> _TASK DETAILS_
Give back every record word for word, keeping the pictures out.

> _Stored records_
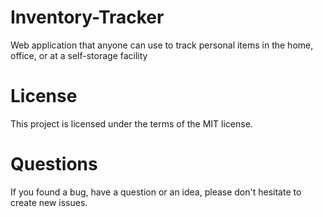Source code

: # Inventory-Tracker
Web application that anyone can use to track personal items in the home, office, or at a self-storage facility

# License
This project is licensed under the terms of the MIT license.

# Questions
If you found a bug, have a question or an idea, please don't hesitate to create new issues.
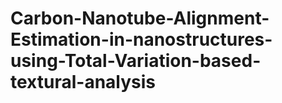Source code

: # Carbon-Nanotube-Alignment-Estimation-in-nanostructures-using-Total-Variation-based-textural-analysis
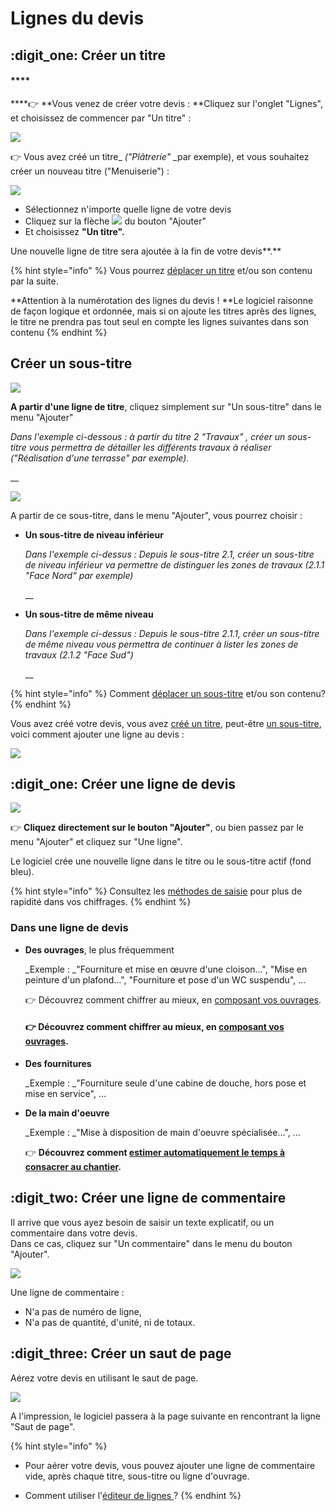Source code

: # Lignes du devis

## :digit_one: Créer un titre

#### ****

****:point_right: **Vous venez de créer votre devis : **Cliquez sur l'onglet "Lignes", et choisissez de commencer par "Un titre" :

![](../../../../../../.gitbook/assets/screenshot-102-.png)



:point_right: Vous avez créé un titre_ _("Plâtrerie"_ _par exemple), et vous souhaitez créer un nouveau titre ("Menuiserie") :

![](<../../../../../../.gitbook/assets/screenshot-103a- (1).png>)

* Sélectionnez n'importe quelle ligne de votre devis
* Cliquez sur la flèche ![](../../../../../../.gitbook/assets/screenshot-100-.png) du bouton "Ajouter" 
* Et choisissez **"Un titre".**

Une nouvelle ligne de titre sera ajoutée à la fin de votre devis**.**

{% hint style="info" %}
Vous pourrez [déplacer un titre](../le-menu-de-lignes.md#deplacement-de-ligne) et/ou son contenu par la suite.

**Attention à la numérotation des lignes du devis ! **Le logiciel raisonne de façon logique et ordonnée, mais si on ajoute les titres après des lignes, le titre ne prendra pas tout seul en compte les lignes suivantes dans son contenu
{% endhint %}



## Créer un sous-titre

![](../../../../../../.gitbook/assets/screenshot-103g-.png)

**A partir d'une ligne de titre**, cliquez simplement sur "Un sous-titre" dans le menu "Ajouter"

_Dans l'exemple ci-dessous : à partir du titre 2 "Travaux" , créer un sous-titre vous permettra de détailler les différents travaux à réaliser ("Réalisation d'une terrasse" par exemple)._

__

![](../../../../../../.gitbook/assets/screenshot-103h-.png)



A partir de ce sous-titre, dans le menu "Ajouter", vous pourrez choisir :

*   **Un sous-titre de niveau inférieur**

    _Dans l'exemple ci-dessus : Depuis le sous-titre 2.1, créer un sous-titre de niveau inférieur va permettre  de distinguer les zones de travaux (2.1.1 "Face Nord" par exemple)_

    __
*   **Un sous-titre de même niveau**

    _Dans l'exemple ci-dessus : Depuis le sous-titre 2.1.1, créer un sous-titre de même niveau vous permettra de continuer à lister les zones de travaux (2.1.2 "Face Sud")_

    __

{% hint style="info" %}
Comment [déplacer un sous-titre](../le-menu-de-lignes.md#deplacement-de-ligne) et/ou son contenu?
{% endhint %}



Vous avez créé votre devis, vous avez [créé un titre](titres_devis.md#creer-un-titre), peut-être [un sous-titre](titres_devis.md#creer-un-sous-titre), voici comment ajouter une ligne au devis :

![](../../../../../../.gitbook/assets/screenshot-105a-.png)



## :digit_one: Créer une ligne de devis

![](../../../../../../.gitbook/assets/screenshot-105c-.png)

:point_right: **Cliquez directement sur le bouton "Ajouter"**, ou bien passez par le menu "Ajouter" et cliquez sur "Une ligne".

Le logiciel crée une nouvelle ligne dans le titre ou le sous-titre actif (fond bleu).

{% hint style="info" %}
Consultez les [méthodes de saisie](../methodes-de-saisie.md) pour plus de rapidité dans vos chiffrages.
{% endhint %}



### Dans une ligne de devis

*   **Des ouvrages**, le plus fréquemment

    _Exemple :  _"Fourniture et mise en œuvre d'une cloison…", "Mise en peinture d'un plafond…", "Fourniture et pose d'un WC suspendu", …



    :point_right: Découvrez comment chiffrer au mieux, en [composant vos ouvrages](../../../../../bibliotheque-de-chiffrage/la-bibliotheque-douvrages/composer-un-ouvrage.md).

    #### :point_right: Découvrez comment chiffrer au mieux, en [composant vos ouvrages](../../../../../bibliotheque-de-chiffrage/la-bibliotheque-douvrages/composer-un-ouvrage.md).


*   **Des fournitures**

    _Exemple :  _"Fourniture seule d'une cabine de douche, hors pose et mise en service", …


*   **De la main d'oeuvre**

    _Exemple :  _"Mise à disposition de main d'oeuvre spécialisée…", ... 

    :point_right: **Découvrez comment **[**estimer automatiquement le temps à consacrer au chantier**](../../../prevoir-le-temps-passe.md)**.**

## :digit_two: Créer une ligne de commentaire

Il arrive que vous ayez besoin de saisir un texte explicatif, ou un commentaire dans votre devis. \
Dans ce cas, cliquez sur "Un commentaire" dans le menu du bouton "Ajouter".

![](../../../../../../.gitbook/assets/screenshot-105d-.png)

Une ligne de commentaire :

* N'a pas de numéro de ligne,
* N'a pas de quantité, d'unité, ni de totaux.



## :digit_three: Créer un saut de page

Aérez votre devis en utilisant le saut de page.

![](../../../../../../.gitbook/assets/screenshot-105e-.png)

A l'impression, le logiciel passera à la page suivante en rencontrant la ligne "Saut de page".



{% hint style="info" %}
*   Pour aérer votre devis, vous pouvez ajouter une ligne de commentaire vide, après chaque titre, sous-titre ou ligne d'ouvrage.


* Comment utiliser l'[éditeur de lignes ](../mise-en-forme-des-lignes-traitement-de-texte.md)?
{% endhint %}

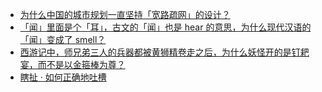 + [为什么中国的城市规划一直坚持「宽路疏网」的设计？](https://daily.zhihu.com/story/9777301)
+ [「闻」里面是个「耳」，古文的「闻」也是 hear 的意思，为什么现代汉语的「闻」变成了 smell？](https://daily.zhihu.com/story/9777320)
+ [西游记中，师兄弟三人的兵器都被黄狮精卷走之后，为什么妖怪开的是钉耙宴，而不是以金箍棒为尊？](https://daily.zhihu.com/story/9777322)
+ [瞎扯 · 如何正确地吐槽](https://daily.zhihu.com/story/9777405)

> _RESPONSE TO THE EXERCISE_
Source code

: # Inventory-Tracker
Web application that anyone can use to track personal items in the home, office, or at a self-storage facility

# License
This project is licensed under the terms of the MIT license.

# Questions
If you found a bug, have a question or an idea, please don't hesitate to create new issues.
Source code

: # Carbon-Nanotube-Alignment-Estimation-in-nanostructures-using-Total-Variation-based-textural-analysis
Source code

: # Lignes du devis

## :digit_one: Créer un titre

#### ****

****:point_right: **Vous venez de créer votre devis : **Cliquez sur l'onglet "Lignes", et choisissez de commencer par "Un titre" :

![](../../../../../../.gitbook/assets/screenshot-102-.png)



:point_right: Vous avez créé un titre_ _("Plâtrerie"_ _par exemple), et vous souhaitez créer un nouveau titre ("Menuiserie") :

![](<../../../../../../.gitbook/assets/screenshot-103a- (1).png>)

* Sélectionnez n'importe quelle ligne de votre devis
* Cliquez sur la flèche ![](../../../../../../.gitbook/assets/screenshot-100-.png) du bouton "Ajouter" 
* Et choisissez **"Un titre".**

Une nouvelle ligne de titre sera ajoutée à la fin de votre devis**.**

{% hint style="info" %}
Vous pourrez [déplacer un titre](../le-menu-de-lignes.md#deplacement-de-ligne) et/ou son contenu par la suite.

**Attention à la numérotation des lignes du devis ! **Le logiciel raisonne de façon logique et ordonnée, mais si on ajoute les titres après des lignes, le titre ne prendra pas tout seul en compte les lignes suivantes dans son contenu
{% endhint %}



## Créer un sous-titre

![](../../../../../../.gitbook/assets/screenshot-103g-.png)

**A partir d'une ligne de titre**, cliquez simplement sur "Un sous-titre" dans le menu "Ajouter"

_Dans l'exemple ci-dessous : à partir du titre 2 "Travaux" , créer un sous-titre vous permettra de détailler les différents travaux à réaliser ("Réalisation d'une terrasse" par exemple)._

__

![](../../../../../../.gitbook/assets/screenshot-103h-.png)



A partir de ce sous-titre, dans le menu "Ajouter", vous pourrez choisir :

*   **Un sous-titre de niveau inférieur**

    _Dans l'exemple ci-dessus : Depuis le sous-titre 2.1, créer un sous-titre de niveau inférieur va permettre  de distinguer les zones de travaux (2.1.1 "Face Nord" par exemple)_

    __
*   **Un sous-titre de même niveau**

    _Dans l'exemple ci-dessus : Depuis le sous-titre 2.1.1, créer un sous-titre de même niveau vous permettra de continuer à lister les zones de travaux (2.1.2 "Face Sud")_

    __

{% hint style="info" %}
Comment [déplacer un sous-titre](../le-menu-de-lignes.md#deplacement-de-ligne) et/ou son contenu?
{% endhint %}



Vous avez créé votre devis, vous avez [créé un titre](titres_devis.md#creer-un-titre), peut-être [un sous-titre](titres_devis.md#creer-un-sous-titre), voici comment ajouter une ligne au devis :

![](../../../../../../.gitbook/assets/screenshot-105a-.png)



## :digit_one: Créer une ligne de devis

![](../../../../../../.gitbook/assets/screenshot-105c-.png)

:point_right: **Cliquez directement sur le bouton "Ajouter"**, ou bien passez par le menu "Ajouter" et cliquez sur "Une ligne".

Le logiciel crée une nouvelle ligne dans le titre ou le sous-titre actif (fond bleu).

{% hint style="info" %}
Consultez les [méthodes de saisie](../methodes-de-saisie.md) pour plus de rapidité dans vos chiffrages.
{% endhint %}



### Dans une ligne de devis

*   **Des ouvrages**, le plus fréquemment

    _Exemple :  _"Fourniture et mise en œuvre d'une cloison…", "Mise en peinture d'un plafond…", "Fourniture et pose d'un WC suspendu", …



    :point_right: Découvrez comment chiffrer au mieux, en [composant vos ouvrages](../../../../../bibliotheque-de-chiffrage/la-bibliotheque-douvrages/composer-un-ouvrage.md).

    #### :point_right: Découvrez comment chiffrer au mieux, en [composant vos ouvrages](../../../../../bibliotheque-de-chiffrage/la-bibliotheque-douvrages/composer-un-ouvrage.md).


*   **Des fournitures**

    _Exemple :  _"Fourniture seule d'une cabine de douche, hors pose et mise en service", …


*   **De la main d'oeuvre**

    _Exemple :  _"Mise à disposition de main d'oeuvre spécialisée…", ... 

    :point_right: **Découvrez comment **[**estimer automatiquement le temps à consacrer au chantier**](../../../prevoir-le-temps-passe.md)**.**

## :digit_two: Créer une ligne de commentaire

Il arrive que vous ayez besoin de saisir un texte explicatif, ou un commentaire dans votre devis. \
Dans ce cas, cliquez sur "Un commentaire" dans le menu du bouton "Ajouter".

![](../../../../../../.gitbook/assets/screenshot-105d-.png)

Une ligne de commentaire :

* N'a pas de numéro de ligne,
* N'a pas de quantité, d'unité, ni de totaux.



## :digit_three: Créer un saut de page

Aérez votre devis en utilisant le saut de page.

![](../../../../../../.gitbook/assets/screenshot-105e-.png)

A l'impression, le logiciel passera à la page suivante en rencontrant la ligne "Saut de page".



{% hint style="info" %}
*   Pour aérer votre devis, vous pouvez ajouter une ligne de commentaire vide, après chaque titre, sous-titre ou ligne d'ouvrage.


* Comment utiliser l'[éditeur de lignes ](../mise-en-forme-des-lignes-traitement-de-texte.md)?
{% endhint %}

 + [为什么中国的城市规划一直坚持「宽路疏网」的设计？](https://daily.zhihu.com/story/9777301)
+ [「闻」里面是个「耳」，古文的「闻」也是 hear 的意思，为什么现代汉语的「闻」变成了 smell？](https://daily.zhihu.com/story/9777320)
+ [西游记中，师兄弟三人的兵器都被黄狮精卷走之后，为什么妖怪开的是钉耙宴，而不是以金箍棒为尊？](https://daily.zhihu.com/story/9777322)
+ [瞎扯 · 如何正确地吐槽](https://daily.zhihu.com/story/9777405)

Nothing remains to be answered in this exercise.